Is your current loan or the one being pitched to you predatory? Consider some of these warning signs highlighted by consumer advocates and lending experts.

Warning signs of predatory lending
Problem Reasoning
1. You’re being quoted an interest rate of more than 10 percent to 11 percent even though you have good credit. Although borrowers with foreclosures, several late mortgage payments or other problems in their past can end up paying as much as 14 percent or more on home equity loans and first mortgages, low-risk consumers shouldn’t be stuck with an interest rate that’s much higher than the going market rate.

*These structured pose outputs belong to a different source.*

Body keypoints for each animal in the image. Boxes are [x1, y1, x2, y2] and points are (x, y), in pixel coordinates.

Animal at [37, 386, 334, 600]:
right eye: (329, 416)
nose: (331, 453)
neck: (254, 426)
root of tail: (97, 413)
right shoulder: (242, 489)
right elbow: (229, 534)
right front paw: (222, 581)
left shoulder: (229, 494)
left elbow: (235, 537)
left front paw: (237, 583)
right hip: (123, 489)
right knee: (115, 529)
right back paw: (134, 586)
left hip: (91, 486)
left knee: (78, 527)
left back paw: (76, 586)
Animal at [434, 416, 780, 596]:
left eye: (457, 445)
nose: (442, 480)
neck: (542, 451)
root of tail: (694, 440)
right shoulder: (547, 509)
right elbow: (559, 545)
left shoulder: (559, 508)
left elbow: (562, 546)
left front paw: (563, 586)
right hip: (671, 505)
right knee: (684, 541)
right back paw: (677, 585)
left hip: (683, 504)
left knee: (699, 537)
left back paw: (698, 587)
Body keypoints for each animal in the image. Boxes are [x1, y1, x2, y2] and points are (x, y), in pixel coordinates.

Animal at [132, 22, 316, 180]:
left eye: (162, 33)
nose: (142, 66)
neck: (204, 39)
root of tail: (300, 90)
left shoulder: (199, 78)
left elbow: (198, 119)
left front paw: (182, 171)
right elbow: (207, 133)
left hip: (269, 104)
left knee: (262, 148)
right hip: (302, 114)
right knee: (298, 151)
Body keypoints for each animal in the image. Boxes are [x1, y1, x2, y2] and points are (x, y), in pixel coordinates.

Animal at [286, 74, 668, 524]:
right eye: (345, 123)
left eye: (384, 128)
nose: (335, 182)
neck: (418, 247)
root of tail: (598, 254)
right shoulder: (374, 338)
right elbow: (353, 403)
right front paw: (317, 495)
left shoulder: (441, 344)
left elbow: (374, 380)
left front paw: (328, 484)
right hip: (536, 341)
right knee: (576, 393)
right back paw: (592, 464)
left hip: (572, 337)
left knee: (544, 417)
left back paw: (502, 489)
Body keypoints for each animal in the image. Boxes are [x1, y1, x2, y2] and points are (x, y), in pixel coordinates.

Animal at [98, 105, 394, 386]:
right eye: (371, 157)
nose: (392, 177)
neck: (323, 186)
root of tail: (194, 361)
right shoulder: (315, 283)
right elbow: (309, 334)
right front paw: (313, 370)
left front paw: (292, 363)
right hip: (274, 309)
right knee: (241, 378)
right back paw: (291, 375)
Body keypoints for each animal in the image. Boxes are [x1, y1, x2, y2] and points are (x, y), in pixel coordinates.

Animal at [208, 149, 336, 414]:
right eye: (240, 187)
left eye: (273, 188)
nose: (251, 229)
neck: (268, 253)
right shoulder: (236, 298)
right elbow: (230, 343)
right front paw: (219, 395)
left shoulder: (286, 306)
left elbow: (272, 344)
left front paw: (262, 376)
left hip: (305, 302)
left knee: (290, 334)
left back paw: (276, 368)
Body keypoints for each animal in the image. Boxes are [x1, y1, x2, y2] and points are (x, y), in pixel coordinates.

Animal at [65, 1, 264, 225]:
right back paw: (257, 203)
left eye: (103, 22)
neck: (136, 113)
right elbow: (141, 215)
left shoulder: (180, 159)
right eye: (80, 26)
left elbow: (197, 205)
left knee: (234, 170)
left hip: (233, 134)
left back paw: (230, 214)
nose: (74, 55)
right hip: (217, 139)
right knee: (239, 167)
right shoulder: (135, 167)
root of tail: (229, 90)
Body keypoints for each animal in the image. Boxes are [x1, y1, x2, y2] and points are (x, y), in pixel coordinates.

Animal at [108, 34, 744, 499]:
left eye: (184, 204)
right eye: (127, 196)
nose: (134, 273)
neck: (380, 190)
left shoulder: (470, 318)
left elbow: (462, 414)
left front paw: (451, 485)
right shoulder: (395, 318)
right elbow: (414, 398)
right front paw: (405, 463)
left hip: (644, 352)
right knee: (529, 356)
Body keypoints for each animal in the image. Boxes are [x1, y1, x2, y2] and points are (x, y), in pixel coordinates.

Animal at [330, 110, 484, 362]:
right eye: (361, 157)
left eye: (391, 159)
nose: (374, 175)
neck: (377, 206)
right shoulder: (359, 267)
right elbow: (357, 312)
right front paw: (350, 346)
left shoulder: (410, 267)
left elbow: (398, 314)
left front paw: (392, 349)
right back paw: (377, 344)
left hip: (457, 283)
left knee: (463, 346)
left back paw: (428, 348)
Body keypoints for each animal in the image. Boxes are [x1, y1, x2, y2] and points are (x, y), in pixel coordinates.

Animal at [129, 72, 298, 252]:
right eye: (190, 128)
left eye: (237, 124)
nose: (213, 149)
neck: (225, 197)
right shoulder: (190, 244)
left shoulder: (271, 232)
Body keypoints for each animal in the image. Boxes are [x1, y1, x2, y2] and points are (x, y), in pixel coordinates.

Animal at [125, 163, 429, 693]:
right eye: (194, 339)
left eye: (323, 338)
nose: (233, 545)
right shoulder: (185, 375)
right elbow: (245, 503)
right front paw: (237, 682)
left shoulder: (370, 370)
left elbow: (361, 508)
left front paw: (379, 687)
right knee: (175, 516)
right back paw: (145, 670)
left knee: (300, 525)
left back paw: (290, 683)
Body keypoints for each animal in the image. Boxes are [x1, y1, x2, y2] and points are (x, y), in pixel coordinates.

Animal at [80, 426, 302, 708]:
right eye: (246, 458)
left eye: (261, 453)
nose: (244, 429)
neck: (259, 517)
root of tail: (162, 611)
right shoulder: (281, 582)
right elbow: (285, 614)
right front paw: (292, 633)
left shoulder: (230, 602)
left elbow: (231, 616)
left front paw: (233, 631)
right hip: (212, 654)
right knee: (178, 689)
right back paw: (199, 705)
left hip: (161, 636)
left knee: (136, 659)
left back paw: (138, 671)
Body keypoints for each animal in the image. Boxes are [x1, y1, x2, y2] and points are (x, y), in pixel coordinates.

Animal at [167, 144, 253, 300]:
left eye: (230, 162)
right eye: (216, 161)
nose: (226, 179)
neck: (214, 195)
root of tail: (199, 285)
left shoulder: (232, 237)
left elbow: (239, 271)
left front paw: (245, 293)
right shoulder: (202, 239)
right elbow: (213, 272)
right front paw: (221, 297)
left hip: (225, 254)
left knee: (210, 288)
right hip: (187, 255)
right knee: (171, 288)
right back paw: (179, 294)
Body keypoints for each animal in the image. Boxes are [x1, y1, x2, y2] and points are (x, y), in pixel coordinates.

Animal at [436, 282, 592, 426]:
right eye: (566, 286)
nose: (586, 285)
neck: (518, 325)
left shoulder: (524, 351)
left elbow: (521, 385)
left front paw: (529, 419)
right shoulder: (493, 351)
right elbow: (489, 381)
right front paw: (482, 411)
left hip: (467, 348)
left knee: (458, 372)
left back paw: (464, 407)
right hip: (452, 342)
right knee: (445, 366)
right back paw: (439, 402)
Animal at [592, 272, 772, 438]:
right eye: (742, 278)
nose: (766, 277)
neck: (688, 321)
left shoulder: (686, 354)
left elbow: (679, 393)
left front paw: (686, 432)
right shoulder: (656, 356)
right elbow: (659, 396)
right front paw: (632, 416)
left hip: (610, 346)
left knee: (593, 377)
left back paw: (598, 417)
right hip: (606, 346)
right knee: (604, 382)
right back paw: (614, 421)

2. The lender wants you to pay several points but isn’t reducing the interest rate much, if at all. Lisa Donner of the Association of Community Organizations for Reform Now says a call came in from the activist group’s Chicago office just before she was interviewed. Staffers there were dealing with a borrower who had been sold a loan with 5 points — but an interest rate of 13 percent. “They weren’t buying down an interest rate to 13 percent,” she says. “That was just another way of sticking it to them.”
3. Total fees are more than 5 percent of the loan amount. Yes, closing costs vary by location and borrowers in high-cost states pay more to get mortgages. But $5,910 in fees on a $60,000 loan — something the National Training and Information Center in Chicago saw in one recent transaction — should be looked upon as excessive.
4. The loan has a long-dated prepayment penalty or an especially expensive one. Borrowers can sometimes lower their rates by accepting prepayment penalties. But subprime borrowers who need that kind of help shouldn’t accept a five-year penalty when they can re-establish their credit and qualify for a prime loan with as little as 24 months’ or 36 months’ worth of timely payments. As for the size of the penalty, something like 6 months’ interest should be considered excessive.
5. The closing documents refer to an adjustable rate mortgage when the good faith estimate was for a fixed rate one. Lenders sometimes pull a bait-and-switch on unsuspecting borrowers between the initial consultation and closing. Don’t settle for a loan that’s not what you wanted.
6. There’s a significant balloon payment attached to the loan. Not all balloon loans are bad, as long as borrowers know they’ll either have to refinance at the end of the loan term or come up with the balloon payment in cash. But unscrupulous lenders will trick people who don’t have a lot of money lying around into getting these mortgages. When their balloon payment comes due, these borrowers have to refinance, thereby generating more fee income for the lender.
7. The proposed loan will raise your overall debt-to-income ratio to 45 percent or more. Someone with pretax monthly income of $2,000 shouldn’t be paying more than $800 or, in extreme cases, $1,000 a month toward credit cards, auto loans and a mortgage. A lender who tells you not to worry about a 50 percent debt-to-gross income ratio should be looked upon with caution.